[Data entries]
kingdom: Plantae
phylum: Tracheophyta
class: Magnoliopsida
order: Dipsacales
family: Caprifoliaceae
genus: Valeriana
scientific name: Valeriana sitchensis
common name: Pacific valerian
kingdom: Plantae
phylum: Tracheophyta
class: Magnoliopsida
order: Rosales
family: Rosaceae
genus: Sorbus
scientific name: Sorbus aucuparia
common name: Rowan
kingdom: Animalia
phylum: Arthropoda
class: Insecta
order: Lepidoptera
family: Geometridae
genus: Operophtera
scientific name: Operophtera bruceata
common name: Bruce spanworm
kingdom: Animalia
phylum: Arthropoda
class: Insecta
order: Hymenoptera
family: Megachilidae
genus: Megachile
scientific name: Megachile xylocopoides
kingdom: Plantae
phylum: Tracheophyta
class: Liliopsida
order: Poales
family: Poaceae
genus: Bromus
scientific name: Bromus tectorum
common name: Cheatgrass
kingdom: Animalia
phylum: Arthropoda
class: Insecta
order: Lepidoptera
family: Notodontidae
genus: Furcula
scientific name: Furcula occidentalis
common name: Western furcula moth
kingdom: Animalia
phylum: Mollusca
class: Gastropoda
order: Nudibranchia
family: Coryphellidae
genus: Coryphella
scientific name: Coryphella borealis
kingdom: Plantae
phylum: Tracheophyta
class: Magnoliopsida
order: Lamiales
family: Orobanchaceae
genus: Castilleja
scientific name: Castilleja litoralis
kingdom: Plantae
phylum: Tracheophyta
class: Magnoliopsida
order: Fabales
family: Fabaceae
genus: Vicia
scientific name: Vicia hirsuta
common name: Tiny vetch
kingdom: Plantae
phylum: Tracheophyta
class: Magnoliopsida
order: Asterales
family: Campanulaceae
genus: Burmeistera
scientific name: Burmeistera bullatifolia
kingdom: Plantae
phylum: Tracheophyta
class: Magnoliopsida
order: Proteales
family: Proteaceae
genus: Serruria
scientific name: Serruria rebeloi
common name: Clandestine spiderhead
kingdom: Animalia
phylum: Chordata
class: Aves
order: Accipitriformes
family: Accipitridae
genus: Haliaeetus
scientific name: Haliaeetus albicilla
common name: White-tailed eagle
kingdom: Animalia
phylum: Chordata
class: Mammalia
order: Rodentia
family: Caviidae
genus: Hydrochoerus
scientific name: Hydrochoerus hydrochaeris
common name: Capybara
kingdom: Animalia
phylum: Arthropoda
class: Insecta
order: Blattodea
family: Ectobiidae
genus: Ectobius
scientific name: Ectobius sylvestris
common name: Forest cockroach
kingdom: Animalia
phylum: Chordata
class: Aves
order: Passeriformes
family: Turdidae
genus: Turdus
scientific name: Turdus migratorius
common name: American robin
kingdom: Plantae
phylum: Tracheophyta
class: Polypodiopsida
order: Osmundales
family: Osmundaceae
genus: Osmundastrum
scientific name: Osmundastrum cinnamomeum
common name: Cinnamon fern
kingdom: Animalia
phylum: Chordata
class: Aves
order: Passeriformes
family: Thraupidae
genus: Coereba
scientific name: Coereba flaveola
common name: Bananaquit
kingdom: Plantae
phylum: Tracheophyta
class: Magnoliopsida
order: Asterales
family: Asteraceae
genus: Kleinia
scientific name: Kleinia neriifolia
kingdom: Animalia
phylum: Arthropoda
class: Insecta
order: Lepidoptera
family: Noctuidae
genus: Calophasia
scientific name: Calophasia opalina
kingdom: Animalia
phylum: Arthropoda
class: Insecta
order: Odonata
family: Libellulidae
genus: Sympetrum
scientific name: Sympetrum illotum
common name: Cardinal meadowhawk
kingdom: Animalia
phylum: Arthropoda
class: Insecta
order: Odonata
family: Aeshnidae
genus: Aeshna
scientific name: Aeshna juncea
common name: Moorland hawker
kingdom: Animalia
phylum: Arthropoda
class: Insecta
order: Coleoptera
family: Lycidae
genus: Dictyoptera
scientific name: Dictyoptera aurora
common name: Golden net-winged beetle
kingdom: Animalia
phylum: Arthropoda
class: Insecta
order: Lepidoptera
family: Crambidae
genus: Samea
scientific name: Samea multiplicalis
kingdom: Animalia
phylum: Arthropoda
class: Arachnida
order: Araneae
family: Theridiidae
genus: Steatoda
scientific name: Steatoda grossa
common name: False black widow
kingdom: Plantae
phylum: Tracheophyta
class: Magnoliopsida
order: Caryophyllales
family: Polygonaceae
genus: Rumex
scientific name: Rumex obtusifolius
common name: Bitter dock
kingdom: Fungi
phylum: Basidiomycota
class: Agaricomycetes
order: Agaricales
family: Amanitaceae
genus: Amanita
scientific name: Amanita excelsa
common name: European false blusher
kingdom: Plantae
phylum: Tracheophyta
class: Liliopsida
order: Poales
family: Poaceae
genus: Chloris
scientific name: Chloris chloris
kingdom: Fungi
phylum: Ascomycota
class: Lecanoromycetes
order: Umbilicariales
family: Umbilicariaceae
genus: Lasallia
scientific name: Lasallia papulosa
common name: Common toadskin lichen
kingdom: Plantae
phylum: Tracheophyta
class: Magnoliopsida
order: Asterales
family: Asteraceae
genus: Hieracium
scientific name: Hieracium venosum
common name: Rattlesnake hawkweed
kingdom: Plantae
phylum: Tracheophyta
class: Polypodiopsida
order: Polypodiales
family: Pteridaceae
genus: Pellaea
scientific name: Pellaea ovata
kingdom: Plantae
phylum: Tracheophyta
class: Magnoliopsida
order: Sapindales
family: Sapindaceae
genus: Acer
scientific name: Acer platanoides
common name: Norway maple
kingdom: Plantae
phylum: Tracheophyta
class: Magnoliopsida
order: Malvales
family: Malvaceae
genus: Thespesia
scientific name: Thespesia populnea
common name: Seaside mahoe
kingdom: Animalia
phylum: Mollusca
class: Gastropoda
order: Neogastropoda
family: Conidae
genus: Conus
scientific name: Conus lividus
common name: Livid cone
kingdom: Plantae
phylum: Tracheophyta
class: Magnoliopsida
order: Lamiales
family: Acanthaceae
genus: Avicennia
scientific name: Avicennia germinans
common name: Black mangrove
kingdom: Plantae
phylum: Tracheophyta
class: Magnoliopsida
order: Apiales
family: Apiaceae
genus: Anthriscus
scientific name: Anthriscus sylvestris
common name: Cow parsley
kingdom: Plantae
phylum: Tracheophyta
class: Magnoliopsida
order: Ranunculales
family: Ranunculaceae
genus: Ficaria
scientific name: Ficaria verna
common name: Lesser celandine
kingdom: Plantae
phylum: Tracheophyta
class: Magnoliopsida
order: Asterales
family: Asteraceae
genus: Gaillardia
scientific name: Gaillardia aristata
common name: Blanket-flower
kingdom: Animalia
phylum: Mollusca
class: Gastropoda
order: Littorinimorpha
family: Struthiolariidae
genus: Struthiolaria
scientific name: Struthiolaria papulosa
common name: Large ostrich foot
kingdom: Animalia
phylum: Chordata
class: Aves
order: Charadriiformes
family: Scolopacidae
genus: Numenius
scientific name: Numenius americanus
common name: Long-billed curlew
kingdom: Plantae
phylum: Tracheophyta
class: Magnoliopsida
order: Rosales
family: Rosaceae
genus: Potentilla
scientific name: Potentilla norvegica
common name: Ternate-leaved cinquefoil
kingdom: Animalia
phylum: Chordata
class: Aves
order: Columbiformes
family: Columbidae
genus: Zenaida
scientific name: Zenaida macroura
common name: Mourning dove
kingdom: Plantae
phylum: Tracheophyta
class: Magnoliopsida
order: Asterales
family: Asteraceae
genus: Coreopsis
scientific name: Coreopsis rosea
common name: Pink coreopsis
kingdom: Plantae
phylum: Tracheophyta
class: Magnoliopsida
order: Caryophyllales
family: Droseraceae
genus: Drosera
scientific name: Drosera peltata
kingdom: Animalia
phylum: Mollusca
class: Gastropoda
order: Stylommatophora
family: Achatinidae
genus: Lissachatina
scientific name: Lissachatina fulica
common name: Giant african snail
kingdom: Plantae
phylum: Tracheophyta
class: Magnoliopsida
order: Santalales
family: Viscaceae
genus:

Exercise requirements: Convert the stretch from the line containing "common name: Mourning dove" through the end of the records above into a JSON list of strings. Each line becomes one string, and blank lines are left out.

Reply to the exercise:
[
  "common name: Mourning dove",
  "kingdom: Plantae",
  "phylum: Tracheophyta",
  "class: Magnoliopsida",
  "order: Asterales",
  "family: Asteraceae",
  "genus: Coreopsis",
  "scientific name: Coreopsis rosea",
  "common name: Pink coreopsis",
  "kingdom: Plantae",
  "phylum: Tracheophyta",
  "class: Magnoliopsida",
  "order: Caryophyllales",
  "family: Droseraceae",
  "genus: Drosera",
  "scientific name: Drosera peltata",
  "kingdom: Animalia",
  "phylum: Mollusca",
  "class: Gastropoda",
  "order: Stylommatophora",
  "family: Achatinidae",
  "genus: Lissachatina",
  "scientific name: Lissachatina fulica",
  "common name: Giant african snail",
  "kingdom: Plantae",
  "phylum: Tracheophyta",
  "class: Magnoliopsida",
  "order: Santalales",
  "family: Viscaceae",
  "genus:"
]